Maha Zein

Personal information
- Born: 2 May 1976 (age 50) Cairo, Egypt
- Years active: 1993–2003

Sport
- Country: Egypt
- Turned pro: 1993
- Highest ranking: 79 (November 2000)

= Maha Zein =

Egyptian squash player (born 1976)

Maha Zein (born 2 May 1976) is a former Egyptian professional squash player who is currently a squash coach. She represented the Egypt national women's squash team in several international competitions, including the British Open Squash Championships, World Open Squash Championships and in World Team Squash Championships in a career spanning from 1993 to 2003. She achieved her highest career PSA ranking of 19 in November 2000 as a part of the 2000 PSA World Tour.

== Career ==
She joined the Professional Squash Association in 1993 and competed at the PSA World Tour until 2003. She was part of the Women's Squash Association and played in WSA World Tour until 2003. She emerged in the sport from youth level and appeared as one of the marquee players of the first Egyptian team which took part in a World Junior Squash Championships event for the first time in 1993.

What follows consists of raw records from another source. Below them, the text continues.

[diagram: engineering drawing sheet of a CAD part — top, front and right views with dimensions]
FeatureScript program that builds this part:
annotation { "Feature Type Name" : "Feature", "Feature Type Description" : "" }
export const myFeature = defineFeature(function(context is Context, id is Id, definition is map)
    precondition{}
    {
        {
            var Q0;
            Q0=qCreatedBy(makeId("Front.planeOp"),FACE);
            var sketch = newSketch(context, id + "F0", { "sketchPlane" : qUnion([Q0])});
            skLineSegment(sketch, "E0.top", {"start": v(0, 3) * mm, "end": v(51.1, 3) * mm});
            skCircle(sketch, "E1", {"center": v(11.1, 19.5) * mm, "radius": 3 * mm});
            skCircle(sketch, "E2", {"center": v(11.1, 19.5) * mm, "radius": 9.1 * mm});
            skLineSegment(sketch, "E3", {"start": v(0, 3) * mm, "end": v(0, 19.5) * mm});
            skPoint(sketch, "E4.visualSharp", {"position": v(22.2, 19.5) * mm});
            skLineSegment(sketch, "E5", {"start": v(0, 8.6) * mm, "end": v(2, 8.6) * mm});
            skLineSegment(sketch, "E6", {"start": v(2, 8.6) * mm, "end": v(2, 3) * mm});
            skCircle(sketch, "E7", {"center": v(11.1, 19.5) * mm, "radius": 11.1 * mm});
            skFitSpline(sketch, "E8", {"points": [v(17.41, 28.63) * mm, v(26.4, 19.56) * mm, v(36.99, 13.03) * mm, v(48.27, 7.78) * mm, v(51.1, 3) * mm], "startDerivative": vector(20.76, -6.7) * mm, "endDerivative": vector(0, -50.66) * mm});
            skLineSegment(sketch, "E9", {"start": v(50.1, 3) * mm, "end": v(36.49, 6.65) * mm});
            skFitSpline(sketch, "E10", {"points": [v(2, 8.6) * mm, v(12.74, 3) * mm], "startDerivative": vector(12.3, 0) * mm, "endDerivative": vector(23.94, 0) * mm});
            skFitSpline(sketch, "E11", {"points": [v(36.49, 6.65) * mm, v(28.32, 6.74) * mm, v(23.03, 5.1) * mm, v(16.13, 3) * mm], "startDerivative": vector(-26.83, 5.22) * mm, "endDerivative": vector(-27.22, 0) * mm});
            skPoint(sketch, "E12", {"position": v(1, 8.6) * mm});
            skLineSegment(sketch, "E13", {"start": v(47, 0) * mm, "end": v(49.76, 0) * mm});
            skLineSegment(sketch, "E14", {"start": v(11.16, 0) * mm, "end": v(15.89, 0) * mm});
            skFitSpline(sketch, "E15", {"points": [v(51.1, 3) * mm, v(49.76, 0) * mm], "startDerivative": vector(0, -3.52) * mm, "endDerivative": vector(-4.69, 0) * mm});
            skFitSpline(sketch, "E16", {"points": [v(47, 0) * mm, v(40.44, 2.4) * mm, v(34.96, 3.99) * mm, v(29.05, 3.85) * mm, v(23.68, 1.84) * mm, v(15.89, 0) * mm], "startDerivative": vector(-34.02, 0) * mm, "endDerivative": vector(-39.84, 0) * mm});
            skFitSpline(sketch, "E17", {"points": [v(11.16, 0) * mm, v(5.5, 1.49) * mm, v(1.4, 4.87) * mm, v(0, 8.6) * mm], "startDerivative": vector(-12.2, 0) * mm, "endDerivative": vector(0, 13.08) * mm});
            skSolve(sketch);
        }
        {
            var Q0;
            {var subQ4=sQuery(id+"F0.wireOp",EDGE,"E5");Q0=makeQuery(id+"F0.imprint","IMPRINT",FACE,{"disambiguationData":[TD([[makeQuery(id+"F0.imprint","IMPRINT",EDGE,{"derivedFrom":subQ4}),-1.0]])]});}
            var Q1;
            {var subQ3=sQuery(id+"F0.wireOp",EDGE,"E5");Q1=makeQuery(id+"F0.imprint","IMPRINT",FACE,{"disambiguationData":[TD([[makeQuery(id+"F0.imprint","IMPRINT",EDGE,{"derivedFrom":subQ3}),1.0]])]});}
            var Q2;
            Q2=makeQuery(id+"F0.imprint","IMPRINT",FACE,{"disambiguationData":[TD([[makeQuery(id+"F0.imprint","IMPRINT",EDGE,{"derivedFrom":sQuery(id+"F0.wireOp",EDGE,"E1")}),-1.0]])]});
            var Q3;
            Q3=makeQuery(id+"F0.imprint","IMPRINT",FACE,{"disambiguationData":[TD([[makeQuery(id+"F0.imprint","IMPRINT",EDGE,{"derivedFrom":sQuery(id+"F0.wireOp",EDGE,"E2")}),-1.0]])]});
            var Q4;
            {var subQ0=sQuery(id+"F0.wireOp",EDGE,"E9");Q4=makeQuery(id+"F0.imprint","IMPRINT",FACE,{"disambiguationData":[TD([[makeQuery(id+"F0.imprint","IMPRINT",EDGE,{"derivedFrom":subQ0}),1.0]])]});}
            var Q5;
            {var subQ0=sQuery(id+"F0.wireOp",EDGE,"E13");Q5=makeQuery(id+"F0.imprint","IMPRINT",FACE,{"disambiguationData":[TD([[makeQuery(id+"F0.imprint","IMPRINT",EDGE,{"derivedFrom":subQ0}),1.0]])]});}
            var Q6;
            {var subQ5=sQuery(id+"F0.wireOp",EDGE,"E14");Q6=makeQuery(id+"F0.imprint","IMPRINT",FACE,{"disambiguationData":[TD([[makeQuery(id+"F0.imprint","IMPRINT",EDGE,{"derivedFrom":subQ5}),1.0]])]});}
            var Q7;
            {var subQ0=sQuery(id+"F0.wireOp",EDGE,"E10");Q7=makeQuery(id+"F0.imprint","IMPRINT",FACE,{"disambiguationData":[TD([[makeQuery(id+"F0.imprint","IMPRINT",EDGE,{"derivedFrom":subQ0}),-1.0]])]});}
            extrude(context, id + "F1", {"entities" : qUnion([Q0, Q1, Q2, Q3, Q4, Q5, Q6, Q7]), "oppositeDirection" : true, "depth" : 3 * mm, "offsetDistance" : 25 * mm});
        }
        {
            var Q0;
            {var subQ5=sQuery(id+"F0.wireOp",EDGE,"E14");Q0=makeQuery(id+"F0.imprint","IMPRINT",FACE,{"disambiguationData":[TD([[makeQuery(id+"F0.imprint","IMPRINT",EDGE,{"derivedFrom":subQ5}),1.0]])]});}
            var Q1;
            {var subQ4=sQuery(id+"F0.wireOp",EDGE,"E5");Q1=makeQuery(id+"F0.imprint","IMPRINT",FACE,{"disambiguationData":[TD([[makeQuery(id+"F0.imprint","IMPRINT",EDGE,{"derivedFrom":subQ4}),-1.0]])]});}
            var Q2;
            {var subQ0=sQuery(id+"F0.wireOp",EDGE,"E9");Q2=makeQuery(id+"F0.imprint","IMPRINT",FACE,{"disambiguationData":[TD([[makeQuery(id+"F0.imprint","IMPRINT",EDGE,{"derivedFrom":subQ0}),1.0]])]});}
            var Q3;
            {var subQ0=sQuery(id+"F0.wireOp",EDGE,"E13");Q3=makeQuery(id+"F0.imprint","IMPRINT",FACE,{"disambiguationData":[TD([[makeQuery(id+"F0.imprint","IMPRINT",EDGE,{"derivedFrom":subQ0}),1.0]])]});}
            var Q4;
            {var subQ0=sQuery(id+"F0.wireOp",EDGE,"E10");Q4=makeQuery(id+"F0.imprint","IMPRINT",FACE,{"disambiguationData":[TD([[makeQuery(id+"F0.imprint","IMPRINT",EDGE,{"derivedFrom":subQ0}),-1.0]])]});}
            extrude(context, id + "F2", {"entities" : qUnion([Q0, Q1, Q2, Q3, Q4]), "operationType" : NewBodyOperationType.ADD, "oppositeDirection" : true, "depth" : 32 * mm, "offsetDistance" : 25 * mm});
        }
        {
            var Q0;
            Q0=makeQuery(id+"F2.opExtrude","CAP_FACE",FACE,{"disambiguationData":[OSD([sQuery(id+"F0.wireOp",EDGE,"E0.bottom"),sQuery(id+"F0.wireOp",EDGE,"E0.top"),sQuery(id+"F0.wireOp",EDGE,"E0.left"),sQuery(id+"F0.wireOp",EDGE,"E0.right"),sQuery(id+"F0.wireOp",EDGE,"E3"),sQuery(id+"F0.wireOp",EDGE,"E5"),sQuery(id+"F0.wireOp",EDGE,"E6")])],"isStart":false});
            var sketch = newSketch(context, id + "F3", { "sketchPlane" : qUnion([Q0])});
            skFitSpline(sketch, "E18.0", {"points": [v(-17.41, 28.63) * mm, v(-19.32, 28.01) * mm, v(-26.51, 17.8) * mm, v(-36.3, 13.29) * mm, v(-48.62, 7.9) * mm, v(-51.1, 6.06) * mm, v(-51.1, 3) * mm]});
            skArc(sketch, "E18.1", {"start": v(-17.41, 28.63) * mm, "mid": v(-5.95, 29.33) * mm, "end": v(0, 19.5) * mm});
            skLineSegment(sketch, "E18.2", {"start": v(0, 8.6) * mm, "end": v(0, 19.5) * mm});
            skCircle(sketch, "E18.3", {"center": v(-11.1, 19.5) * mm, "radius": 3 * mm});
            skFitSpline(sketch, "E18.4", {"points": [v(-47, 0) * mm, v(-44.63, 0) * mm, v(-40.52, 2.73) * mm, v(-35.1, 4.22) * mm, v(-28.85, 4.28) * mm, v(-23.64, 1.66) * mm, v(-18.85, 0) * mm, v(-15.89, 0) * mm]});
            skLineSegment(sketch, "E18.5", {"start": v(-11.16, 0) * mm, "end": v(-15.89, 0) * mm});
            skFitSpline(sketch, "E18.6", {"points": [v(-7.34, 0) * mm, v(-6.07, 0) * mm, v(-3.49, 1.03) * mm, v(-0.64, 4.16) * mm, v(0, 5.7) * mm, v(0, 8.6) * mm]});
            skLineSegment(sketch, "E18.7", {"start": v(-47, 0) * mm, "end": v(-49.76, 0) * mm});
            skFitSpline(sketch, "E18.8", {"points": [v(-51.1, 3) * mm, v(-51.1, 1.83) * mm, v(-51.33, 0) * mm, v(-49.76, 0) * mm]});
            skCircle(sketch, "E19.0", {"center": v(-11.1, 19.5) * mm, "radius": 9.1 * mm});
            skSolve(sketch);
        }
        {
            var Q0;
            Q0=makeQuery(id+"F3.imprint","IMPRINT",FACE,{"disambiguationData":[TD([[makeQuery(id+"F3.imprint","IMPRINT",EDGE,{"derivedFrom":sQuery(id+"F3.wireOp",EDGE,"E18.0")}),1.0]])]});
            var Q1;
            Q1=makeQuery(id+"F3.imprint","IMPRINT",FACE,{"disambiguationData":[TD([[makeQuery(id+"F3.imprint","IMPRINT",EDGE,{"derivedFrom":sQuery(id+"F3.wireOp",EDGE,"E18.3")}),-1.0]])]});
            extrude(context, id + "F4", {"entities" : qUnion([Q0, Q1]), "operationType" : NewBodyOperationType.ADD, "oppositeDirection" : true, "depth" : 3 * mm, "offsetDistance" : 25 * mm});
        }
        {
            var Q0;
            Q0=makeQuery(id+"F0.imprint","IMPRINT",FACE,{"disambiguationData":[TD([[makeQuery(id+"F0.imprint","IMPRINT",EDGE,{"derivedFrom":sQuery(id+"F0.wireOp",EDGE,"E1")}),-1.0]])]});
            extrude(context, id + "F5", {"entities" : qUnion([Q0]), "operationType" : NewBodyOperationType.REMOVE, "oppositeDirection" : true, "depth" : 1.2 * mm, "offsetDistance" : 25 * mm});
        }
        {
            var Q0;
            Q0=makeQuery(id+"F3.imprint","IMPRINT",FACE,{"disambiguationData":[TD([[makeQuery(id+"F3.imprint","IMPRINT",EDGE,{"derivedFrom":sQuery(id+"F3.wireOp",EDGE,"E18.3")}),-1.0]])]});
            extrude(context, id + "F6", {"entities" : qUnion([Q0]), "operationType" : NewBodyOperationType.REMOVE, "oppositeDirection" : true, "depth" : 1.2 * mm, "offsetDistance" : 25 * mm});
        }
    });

She was part of the Egyptian squad at the World Team Squash Championships in 1996, 1998, 2000 and in 2002. Maha also represented Egypt at the 1997 World Games, her only appearance at the World Summer Games.

Her best performance came at the Malaysian Open Squash Championships in 2000 where she emerged as runner-up to England's Stephanie Brind. After her retirement in 2003, she went onto become a coach at Bay Club Squash.